End of Life: Incurable tumour inspires man to make farewell video
A man with an incurable brain tumour is making a video for friends and family to remember him by.
Bill McCorry, 45, from Lisburn, County Antrim, is considering having part of the video screened at his funeral.
His wife Karen, 44, says the process of making the video has helped them prepare for his death.
The film has been made with Rachel Smith, from Cancer Focus NI, who helps people approaching the end of their lives to write books for loved ones.
Mr McCorry, whose brain tumour has weakened him and made him susceptible to infection, described himself as "blessed".
His tumour is growing towards parts of his brain that control his body's vital organs.
"I'm blessed by someone telling me you have time to put things in order," he said.
"I'm blessed by having that time to speak to friends and speak to family.
"Dying, for me, is going home. It doesn't please me that I'll be leaving all these special people behind.
"It doesn't scare me at all. I'm not being a big man. The only thing that frightens me is making sure these ones are okay," he said, referring to his family.
Mr McCorry and his wife have two children; Neysha, 14, and Ryan, 21.
Mrs McCorry, said making the film had helped the couple prepare for his death.
"This whole process has been about talking about life without Bill," she said.
"It's actually made me more open in saying how I feel to Bill."
Referring to the conversations Mr McCorry has had with his friends and family as a result of the video, she added: "Some of that would have gone unsaid if you hadn't have been doing this."
Mrs McCorry said: "The making of the video will give us something very precious, and keep him with us."
Writer, Miss Smith, who specialises in helping young people deal with bereavement, has already created a number of books for families where a parent has died from cancer.
Describing the process of making the video and books, she said: "I ask what are you proud of? What do you love about your children? What do you love in life? What do you hold as dear?"
The books hold the authors' memories and wishes, but also some practical advice.
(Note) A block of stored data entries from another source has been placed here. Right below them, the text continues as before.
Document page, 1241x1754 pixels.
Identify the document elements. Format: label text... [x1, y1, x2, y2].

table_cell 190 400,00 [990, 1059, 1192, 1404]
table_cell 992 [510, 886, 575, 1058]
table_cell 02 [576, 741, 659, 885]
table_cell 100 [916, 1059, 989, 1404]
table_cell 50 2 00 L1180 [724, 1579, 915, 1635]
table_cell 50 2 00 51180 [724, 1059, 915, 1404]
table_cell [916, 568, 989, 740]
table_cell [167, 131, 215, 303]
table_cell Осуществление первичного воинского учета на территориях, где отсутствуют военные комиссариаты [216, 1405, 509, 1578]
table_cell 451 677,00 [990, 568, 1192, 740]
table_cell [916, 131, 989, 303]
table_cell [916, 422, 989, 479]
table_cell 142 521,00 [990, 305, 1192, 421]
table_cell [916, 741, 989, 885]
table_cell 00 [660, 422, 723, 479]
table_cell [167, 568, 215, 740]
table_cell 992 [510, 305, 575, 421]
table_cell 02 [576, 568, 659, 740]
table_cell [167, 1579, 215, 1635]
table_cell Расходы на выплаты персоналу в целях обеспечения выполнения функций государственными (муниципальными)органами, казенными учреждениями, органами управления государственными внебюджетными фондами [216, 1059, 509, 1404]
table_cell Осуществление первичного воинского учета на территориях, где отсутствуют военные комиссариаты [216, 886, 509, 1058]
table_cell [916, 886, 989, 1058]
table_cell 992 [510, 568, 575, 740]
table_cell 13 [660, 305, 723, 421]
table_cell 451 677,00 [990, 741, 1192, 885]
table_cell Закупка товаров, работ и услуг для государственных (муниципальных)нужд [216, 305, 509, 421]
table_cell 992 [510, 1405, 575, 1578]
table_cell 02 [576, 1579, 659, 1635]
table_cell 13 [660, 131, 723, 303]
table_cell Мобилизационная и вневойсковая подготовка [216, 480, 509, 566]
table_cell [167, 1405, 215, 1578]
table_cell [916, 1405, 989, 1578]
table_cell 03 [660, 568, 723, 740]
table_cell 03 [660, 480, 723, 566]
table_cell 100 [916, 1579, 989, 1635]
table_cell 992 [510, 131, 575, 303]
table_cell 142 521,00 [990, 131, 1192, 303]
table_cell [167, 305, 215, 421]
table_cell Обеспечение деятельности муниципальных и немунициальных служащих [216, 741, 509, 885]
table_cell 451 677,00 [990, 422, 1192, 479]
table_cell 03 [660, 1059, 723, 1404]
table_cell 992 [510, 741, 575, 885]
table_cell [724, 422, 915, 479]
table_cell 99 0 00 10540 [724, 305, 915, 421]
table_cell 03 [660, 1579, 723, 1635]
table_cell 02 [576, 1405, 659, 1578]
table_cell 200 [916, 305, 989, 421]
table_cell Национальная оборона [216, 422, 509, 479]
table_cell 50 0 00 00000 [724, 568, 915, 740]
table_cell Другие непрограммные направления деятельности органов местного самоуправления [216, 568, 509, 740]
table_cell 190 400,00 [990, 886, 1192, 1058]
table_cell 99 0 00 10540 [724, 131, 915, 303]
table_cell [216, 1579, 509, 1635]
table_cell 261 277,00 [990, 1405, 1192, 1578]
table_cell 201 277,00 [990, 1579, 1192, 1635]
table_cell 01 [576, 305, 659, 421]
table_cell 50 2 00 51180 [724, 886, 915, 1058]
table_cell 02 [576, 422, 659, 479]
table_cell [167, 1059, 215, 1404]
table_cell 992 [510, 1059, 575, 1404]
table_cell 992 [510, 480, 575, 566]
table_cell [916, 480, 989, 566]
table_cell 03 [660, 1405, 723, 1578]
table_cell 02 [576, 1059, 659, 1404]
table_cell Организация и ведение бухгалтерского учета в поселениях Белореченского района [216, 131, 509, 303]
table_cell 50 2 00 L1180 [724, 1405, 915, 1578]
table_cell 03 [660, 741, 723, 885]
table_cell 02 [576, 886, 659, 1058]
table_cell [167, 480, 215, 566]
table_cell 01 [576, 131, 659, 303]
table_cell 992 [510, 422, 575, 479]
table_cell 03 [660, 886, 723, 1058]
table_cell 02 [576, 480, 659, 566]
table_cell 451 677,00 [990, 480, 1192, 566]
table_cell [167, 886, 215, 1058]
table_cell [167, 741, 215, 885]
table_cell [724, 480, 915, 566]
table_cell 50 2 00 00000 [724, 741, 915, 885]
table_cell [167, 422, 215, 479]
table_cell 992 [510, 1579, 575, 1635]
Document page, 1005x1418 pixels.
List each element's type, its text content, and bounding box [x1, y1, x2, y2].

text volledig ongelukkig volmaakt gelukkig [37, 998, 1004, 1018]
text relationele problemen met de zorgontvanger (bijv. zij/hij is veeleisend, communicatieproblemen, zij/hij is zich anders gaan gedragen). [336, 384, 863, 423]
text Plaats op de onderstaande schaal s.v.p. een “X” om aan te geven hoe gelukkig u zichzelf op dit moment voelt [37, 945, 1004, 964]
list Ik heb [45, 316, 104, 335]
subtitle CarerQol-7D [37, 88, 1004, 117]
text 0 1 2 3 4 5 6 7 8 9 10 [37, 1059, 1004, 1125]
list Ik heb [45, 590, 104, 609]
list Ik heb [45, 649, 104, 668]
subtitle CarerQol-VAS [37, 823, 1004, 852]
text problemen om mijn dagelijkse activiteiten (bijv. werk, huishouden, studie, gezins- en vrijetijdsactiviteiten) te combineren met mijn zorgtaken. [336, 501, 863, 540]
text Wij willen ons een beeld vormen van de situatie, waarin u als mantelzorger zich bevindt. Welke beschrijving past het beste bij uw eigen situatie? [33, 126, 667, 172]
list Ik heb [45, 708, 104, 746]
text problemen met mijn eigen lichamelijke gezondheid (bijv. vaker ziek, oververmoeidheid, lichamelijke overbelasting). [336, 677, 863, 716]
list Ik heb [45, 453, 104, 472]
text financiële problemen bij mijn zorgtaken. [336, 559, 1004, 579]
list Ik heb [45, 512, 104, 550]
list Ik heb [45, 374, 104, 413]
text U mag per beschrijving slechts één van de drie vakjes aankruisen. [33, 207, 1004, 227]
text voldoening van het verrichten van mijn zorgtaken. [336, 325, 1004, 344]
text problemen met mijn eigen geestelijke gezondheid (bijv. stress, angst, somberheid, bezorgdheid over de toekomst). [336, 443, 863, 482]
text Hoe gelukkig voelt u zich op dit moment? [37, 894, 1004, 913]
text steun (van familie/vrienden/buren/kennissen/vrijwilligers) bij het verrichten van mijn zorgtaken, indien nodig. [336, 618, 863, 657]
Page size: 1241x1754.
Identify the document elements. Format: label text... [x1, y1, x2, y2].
"One man I wrote with was telling his kids how to shave and how to learn to drive a car. Things that he's not going to be there to teach them," she said.
Evie and Emma Telford's mother, Lorna, died in September 2014, after living with lung cancer for five years.
Mrs Telford died just before her 50th birthday leaving behind her husband of 25 years, David, 51.
In the book that she wrote for her daughters, she described her feelings at missing their weddings.
"I have already thought in my own mind what it would be like on their wedding days, so in many respects I feel I will be there. I don't want all those special days to be ruined because I'm not there. I want them to remember and to think that 'Mummy would be so proud of me today' and 'Mummy would have loved this."
Emma, 18, said that she was familiar with the memories written about in the book and added: "It's nice to have that little reminder and I think it sometimes can trigger other memories that you may have forgotten about."
Evie, 12, said the favourite message her mother left for her in the book reads: "All I want for you is to be happy and enjoy your life like I have done. I want you to know I am so proud of you and always will be."
Part one in the Living Legacy series will be broadcast at 18:30 GMT on BBC Newsline on Tuesday 27 January.